Siamo in stagione di olive ed io, per guardare nella sfera di cristallo, mi rivolgo (come di consueto) all'amico Luigi Caricato, direttore di OlioOfficina, intellettuale ben prestato all'olio e, per me, vate assoluto del settore. Luigi è cauto.

 

Il mercato mondiale è condizionato dalla produzione spagnola e in Spagna le raccolte sono ancora in corso. Le previsioni sono tuttavia molto ottimistiche e sembra confermarsi il dato di 1,3 milioni di tonnellate di olio precedentemente ventilato.

 

In Italia il problema sembra essere le basse rese, frequentemente attorno al 9% - le piogge durante la raccolta certamente non aiutano. La produzione italiana di olio nel 2024, a seconda delle stime, si dovrebbe quindi assestare fra le 200 e le 215mila tonnellate, con un calo rilevante rispetto alle annate precedenti (circa 290mila tonnellate nel 2023, 240mila nel 2022).

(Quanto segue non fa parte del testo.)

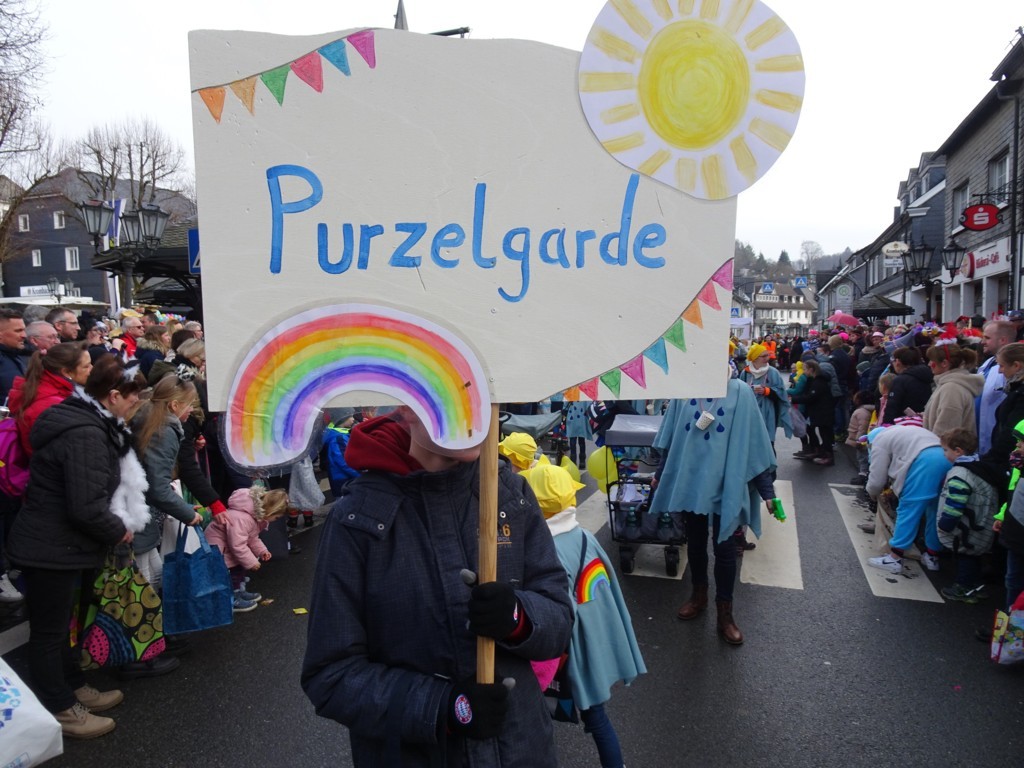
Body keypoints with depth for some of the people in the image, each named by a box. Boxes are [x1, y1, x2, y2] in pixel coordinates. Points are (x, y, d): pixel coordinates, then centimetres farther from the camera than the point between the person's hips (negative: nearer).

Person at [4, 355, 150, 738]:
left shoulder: (84, 421, 5)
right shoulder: (85, 434, -27)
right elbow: (87, 508, -30)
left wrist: (116, 525, 7)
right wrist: (118, 531, -12)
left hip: (57, 544, 10)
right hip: (52, 548, -10)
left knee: (60, 623, 22)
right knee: (49, 630, 8)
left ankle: (74, 688, 39)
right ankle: (60, 710, 23)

Geograficamente si nota che le regioni del Nord avranno buone produzioni, risultati spesso positivi anche nel centro della penisola – nel Sud i risultati sono invece più deludenti.

 

In Italia si nota quindi una certa propensione all'accaparramento, con prezzi delle olive in tendenziale aumento: si parte da 90 euro per arrivare a 120/130 euro a quintale, a seconda delle aree e della qualità. Si tratta di un dato positivo per i produttori, che tiene conto sia della scarsa produzione che delle scorte degli oleifici, oramai ridotte al lumicino e spesso di bassa qualità.

 

Caricato raccomanda sempre una maggiore compattezza della filiera, facendo notare che in Italia il consumo domestico di extravergine ha tenuto negli scorsi anni nonostante i prezzi elevati - questo a differenza della Spagna dove i consumatori hanno spostato gli acquisti sull'olio di oliva e addirittura su quello di sansa.

Ma le filiere in Italia, si sa, sono di difficile organizzazione: quello dell'olio è un settore che attende da tempo una modernizzazione, un evento che oggi più che mai appare vitale per la sua sopravvivenza nel Bel Paese.